** Excerpted data follows **

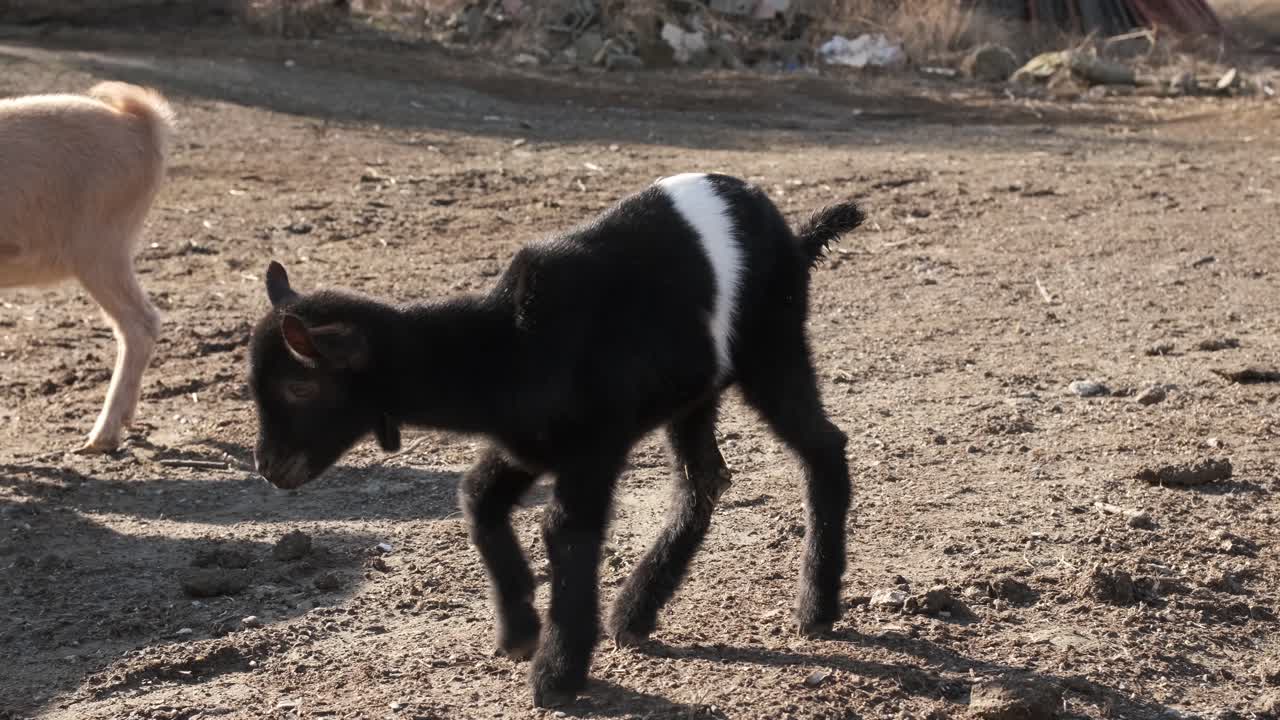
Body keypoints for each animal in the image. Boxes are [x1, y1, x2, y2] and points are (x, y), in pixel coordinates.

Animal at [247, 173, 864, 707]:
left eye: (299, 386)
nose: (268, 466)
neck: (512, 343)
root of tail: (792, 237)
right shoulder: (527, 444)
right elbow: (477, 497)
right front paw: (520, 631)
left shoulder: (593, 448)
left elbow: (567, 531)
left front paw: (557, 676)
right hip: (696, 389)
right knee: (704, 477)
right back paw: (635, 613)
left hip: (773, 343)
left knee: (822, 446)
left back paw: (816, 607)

** End of Excerpted data **
** Excerpted data follows **

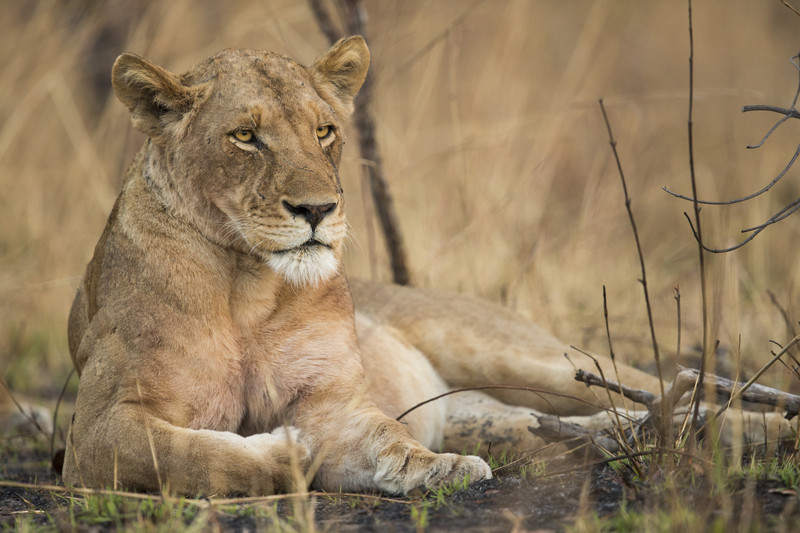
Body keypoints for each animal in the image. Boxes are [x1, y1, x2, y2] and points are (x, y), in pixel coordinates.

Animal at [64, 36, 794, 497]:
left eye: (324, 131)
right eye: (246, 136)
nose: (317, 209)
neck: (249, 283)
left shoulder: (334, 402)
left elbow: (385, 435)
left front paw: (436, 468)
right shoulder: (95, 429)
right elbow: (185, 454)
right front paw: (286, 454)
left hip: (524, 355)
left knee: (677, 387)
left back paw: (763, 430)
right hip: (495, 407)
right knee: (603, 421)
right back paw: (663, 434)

** End of Excerpted data **

Task brief:
Starting at the line that has "left front paw: (436, 468)" in the records above, restate word for word every line until the one that has "right back paw: (663, 434)", and include that one as well.

Response:
left front paw: (436, 468)
right shoulder: (95, 429)
right elbow: (185, 454)
right front paw: (286, 454)
left hip: (524, 355)
left knee: (677, 387)
left back paw: (763, 430)
right hip: (495, 407)
right knee: (603, 421)
right back paw: (663, 434)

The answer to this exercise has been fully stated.